Expression of aldosterone synthase and adrenocorticotropic hormone receptor in adrenal incidentalomas from normotensive and hypertensive patients: Distinguishing subclinical or atypical primary aldosteronism from adrenal incidentaloma

Abstract

The present study aimed to investigate the expression of aldosterone synthase (CYP11B2), adrenocorticotropic hormone receptor (ACTH-R) and their regulating transcription factors in adrenal incidentalomas (AIs) from normotensive and hypertensive patients to distinguish subclinical or atypical primary aldosteronism (PA) from AIs. Total RNA was extracted from 8 normal adrenal cortices (NAs), 46 AIs, 15 aldosterone-producing adenomas (APAs) and 6 idiopathic hyperaldosteronisms (IHAs). Real-time quantitative polymerase chain reaction (PCR) and immunohistochemistry were performed to determine the mRNA and protein expression of CYP11B2, ACTH-R, steroidogenic factor-1 (SF1) and dosage-sensitive sex reversal, adrenal hypoplasia congenita, critical region on the X chromosome, gene-1 (DAX-1) in the different tissues. The AI hypertensive subgroup displayed increased plasma aldosterone concentration (PAC) and PAC/PRA ratio (ARR) and decreased plasma renin activity (PRA) compared to the normotensive group. CYP11B2, ACTH-R and SF1 mRNAs were significantly higher in the APA group compared to the other groups, and gradually increased in AI hypertensive samples. DAX-1 mRNA was expressed faintly in PA compared with NA. In normotensive-AI samples, DAX-1 mRNA was higher compared to PA and AI hypertensive samples.
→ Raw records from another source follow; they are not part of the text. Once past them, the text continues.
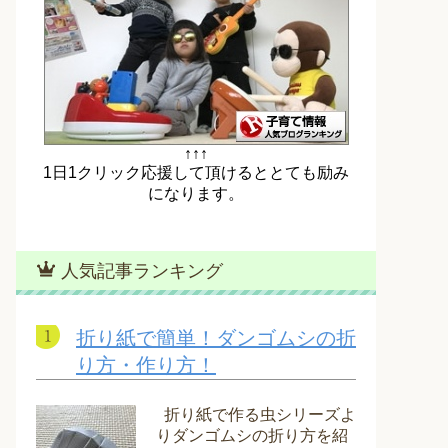
↑↑↑
1日1クリック応援して頂けるととても励み
になります。
人気記事ランキング
折り紙で簡単！ダンゴムシの折
り方・作り方！
折り紙で作る虫シリーズよ
りダンゴムシの折り方を紹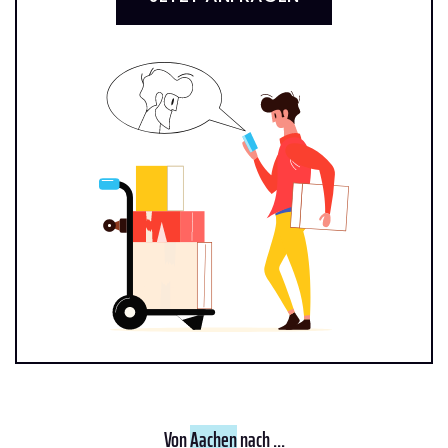
Von
Aachen
nach ...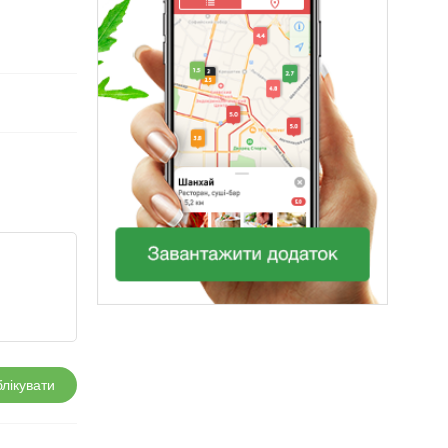
лікувати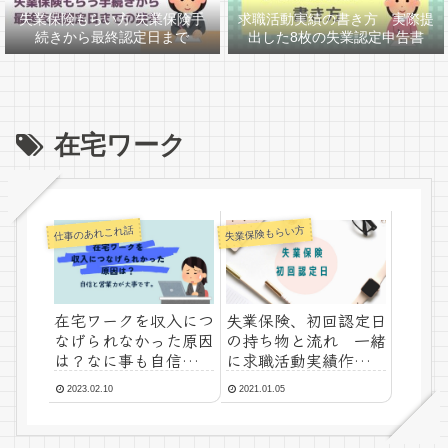
失業保険もらい方 失業保険手
求職活動実績の書き方 実際提
続きから最終認定日まで
出した8枚の失業認定申告書
在宅ワーク
仕事のあれこれ話
失業保険もらい方
在宅ワークを収入につ
失業保険、初回認定日
なげられなかった原因
の持ち物と流れ 一緒
は？なに事も自信と交
に求職活動実績作りの
渉力
職業相談
2023.02.10
2021.01.05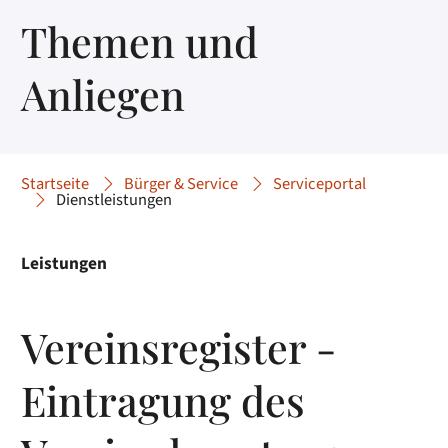
Themen und
Anliegen
Startseite
Bürger & Service
Serviceportal
Dienstleistungen
Leistungen
Vereinsregister -
Eintragung des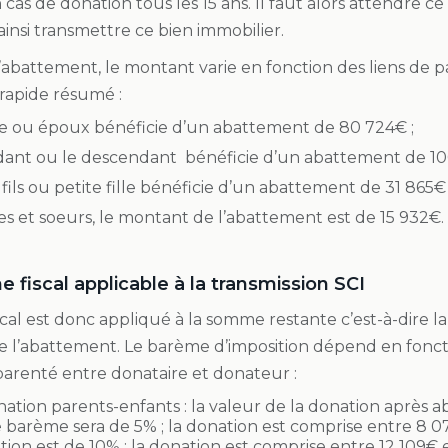
 cas de donation tous les 15 ans. Il faut alors attendre
 ainsi transmettre ce bien immobilier.
l’abattement, le montant varie en fonction des liens de 
rapide résumé :
e ou époux bénéficie d’un abattement de 80 724€ ;
dant ou le descendant bénéficie d’un abattement de 10
 fils ou petite fille bénéficie d’un abattement de 31 865€ 
res et soeurs, le montant de l’abattement est de 15 932€.
 fiscal applicable à la transmission SCI
cal est donc appliqué à la somme restante c’est-à-dire 
de l’abattement. Le barème d’imposition dépend en fonct
parenté entre donataire et donateur :
ation parents-enfants : la valeur de la donation après a
e barème sera de 5% ; la donation est comprise entre 8 0
tion est de 10% ; la donation est comprise entre 12 109€ 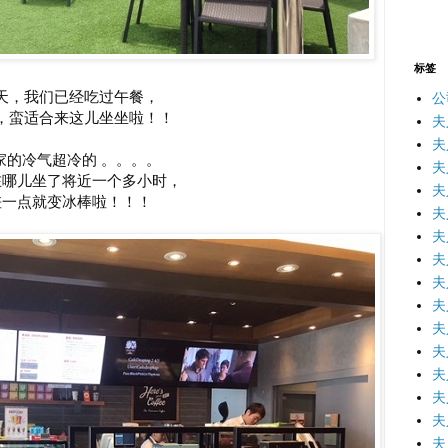
标签
天，我们已经吃过午餐，
公
，蛮适合来这儿坐坐啦！！
夫人
夫
家的冷气超冷的 。。。。
夫
在哪儿坐了将近一个多小时，
夫
差一点就变冰棒啦！！！
夫
夫
夫
夫
夫
夫
夫
夫
夫
夫
夫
Significant differences in gene expression levels in AIs were observed between probable and improbable PA patients. Immunohistochemical results were consistent with those of real-time PCR. Plasma aldosterone levels were positively correlated with CYP11B2, ACTH-R and SF1 mRNA and inversely correlated with DAX-1 mRNA. In conclusion, a significant number of hypertensive-AI patients may have subclinical forms of PA. CYP11B2, ACTH-R and their regulating transcription factors may be noteworthy in distinguishing subclinical PA from AIs.